··· DOCUMENT

As required under Part 3 of the Human Rights
(Parliamentary Scrutiny) Act 2011 (Cth), the Government has assessed the
Bill’s compatibility with the human rights and freedoms recognised or declared
in the international instruments listed in section 3 of that Act. The
Government considers that the Bill is compatible as it does not engage any
applicable rights or freedoms.[58]
This Bill consists of four Schedules. The following provides
details of the major changes in the Schedules. The Explanatory Memorandum
provides explanation of all proposed changes.
Schedule 1: advertising flexibility
Item 1 of Schedule 1 deals with the most
controversial of the changes proposed in Bill. This item repeals paragraph
45(2)(b) of the SBS Act and inserts a new paragraph which varies
existing requirements for advertising and sponsorship announcements on SBS.[59]
Under the current SBS Act SBS is allowed to broadcast
no more than five minutes of advertising and sponsorship announcements per hour
over a 24 hour period—that is, 120 minutes each day. Proposed paragraph
45(2)(b) will allow the broadcaster to include up to ten minutes of
broadcasting per hour in times it may choose, up to a limit of 120 minutes per
24 hour period.
As noted previously in this Digest, the Government argues
that this will provide the broadcaster with more flexibility to determine the
times it will broadcast advertising and sponsorship announcements. While this
amendment will potentially increase advertising revenue, it will not increase
the overall amount of advertising allowed on the broadcaster.

······

Write out the stretch of the SBS advertising passage from "As noted previously" through "on the broadcaster." again, substituting "latitude" for "flexibility".

··· GIVEN MATERIAL

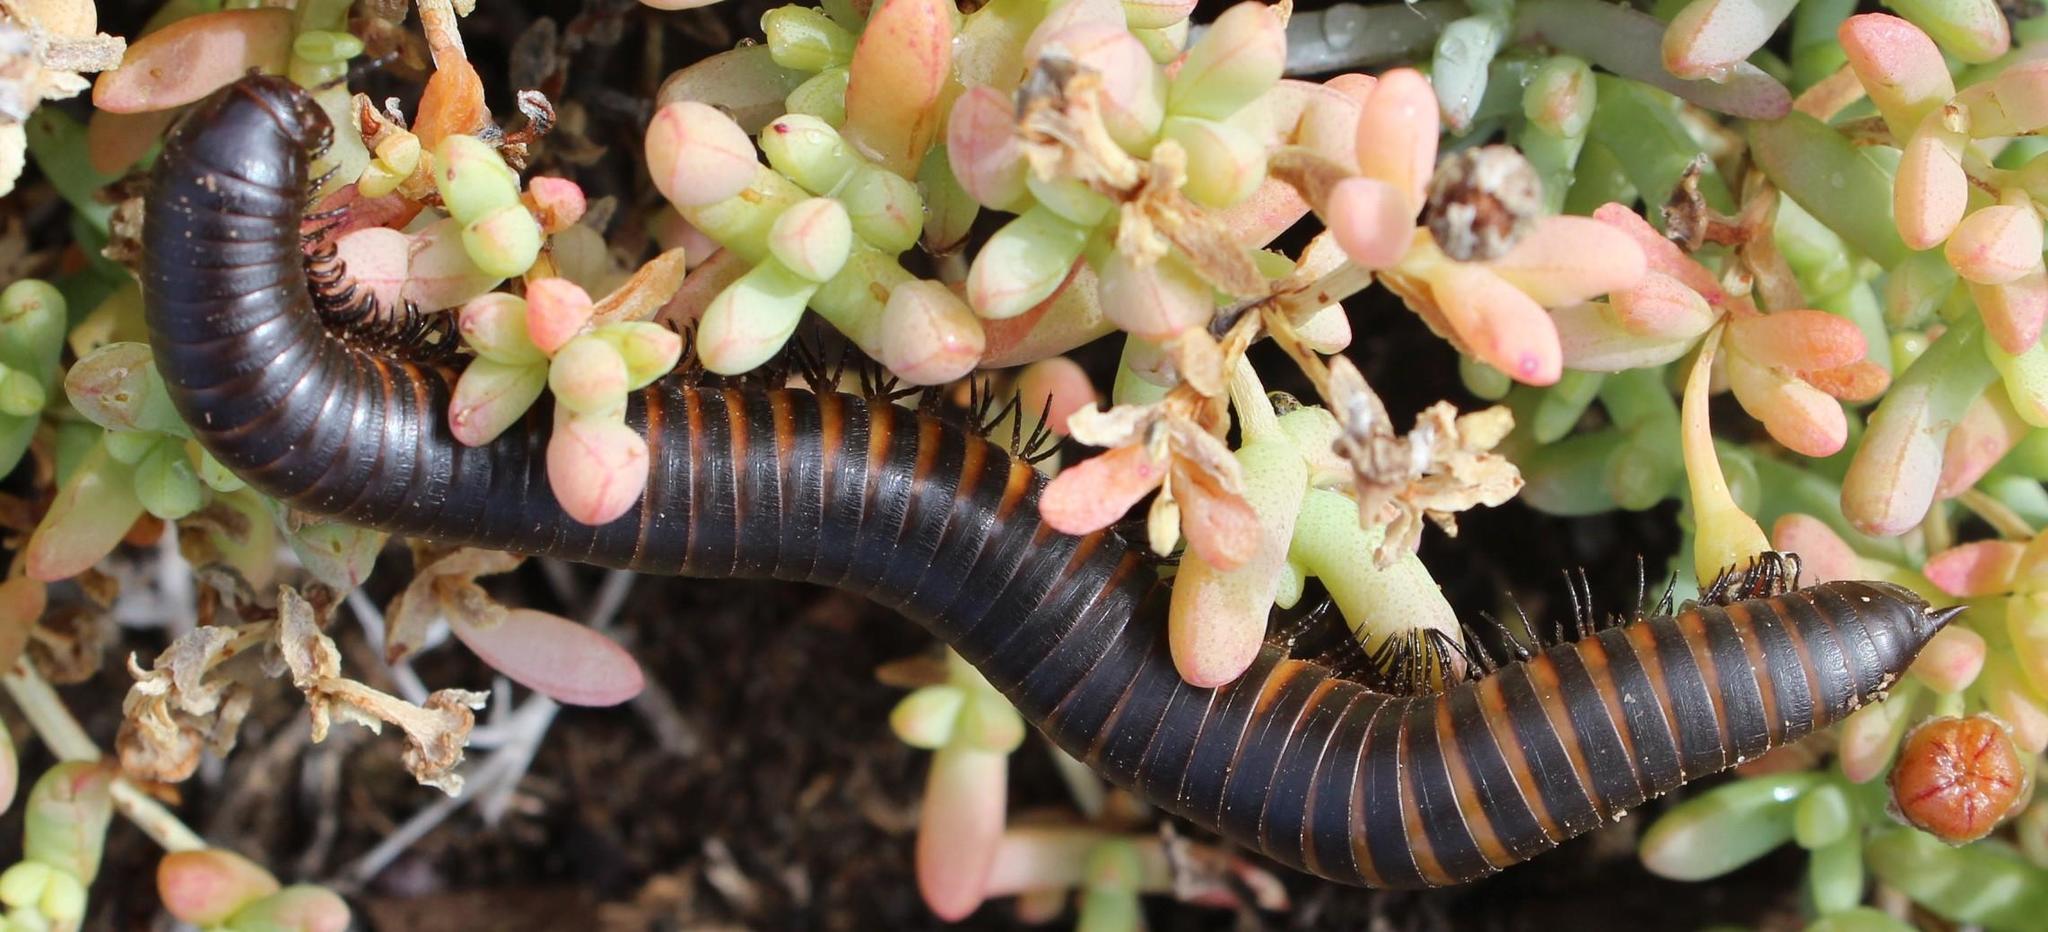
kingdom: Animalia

······

▶ _CORRECT RESPONSE_:
As noted previously in this Digest, the Government argues
that this will provide the broadcaster with more latitude to determine the
times it will broadcast advertising and sponsorship announcements. While this
amendment will potentially increase advertising revenue, it will not increase
the overall amount of advertising allowed on the broadcaster.